Despite a prolonged period of economic expansion, income inequality is growing in Canada…Canadians’ average real wages — which are wages adjusted for inflation — have not increased in more than 30 years…Canada’s economy grew by 72% between 1975 and 2005, in real per capita terms. Over the same time period, labour productivity (measured as GDP/hour) grew by 51%. A growing economy with rising labour productivity seems like it would translate into rising real wages. But this has not been the case…Real wages have been stagnant for 30 years running. This 30-year stagnation of Canadian workers’ real wages is dramatically at odds with previous historical experience…From 1961 until the late-1970s, it was the norm for workers’ real wages to rise continuously…The stagnation of workers’ real average wages is remarkable, given that Canadian workers are increasingly productive…[M]ost economic models would predict that real wages rise as productivity rises. But it is evident that rising productivity is not generating a commensurate rise in real wages. A stagnation of workers’ real average wages despite their rising productivity is a powerful indictment of the promise that a growing economy — and increased productivity — will produce benefits widely shared by the majority of Canadian workers. It simply isn’t happening…Canadian workers’ wage share increased between 1961 and the late-1970s, then it started a steady decline that continues today…In 1961 workers’ wage share was 64.61% of the remaining economic pie, while by 2005 their wage share had fallen to just over 60% — the lowest level we’ve seen in workers’ wage share since 1961.
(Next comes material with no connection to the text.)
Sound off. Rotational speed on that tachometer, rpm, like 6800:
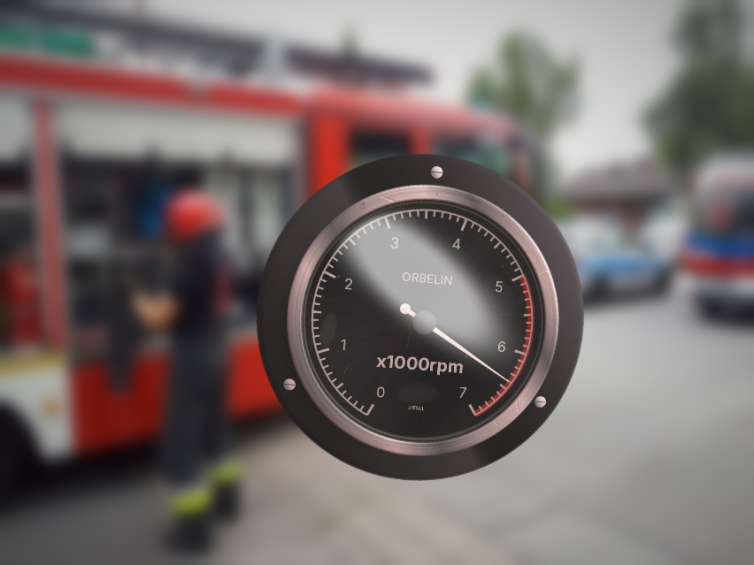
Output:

So, who benefited from this new regime of accumulation via mass immigration and multiculturalism?

…Corporate profit shares follow the opposite path…Corporate profit shares dropped in the 1960s, through the late-1970s and early-1980s. After that the profit share rose steadily — dramatically so in the last several years. (In terms of yearly data, the small dips in the early-1980s and early- 1990s were associated with recessions.) Corporate profit shares went from 28.91% of the remaining economic pie in 1961 to 33.68% by 2005 — the highest level we’ve seen in profit share since 1961…[C]orporations’ profit share has been persistently increasing while workers’ wage share has been persistently decreasing since the late-1970s.

Nothing could have been more endearing to global capitalists than an ideology promoted by leftists calling for mass immigration against racism to increase their coffers with a good conscience!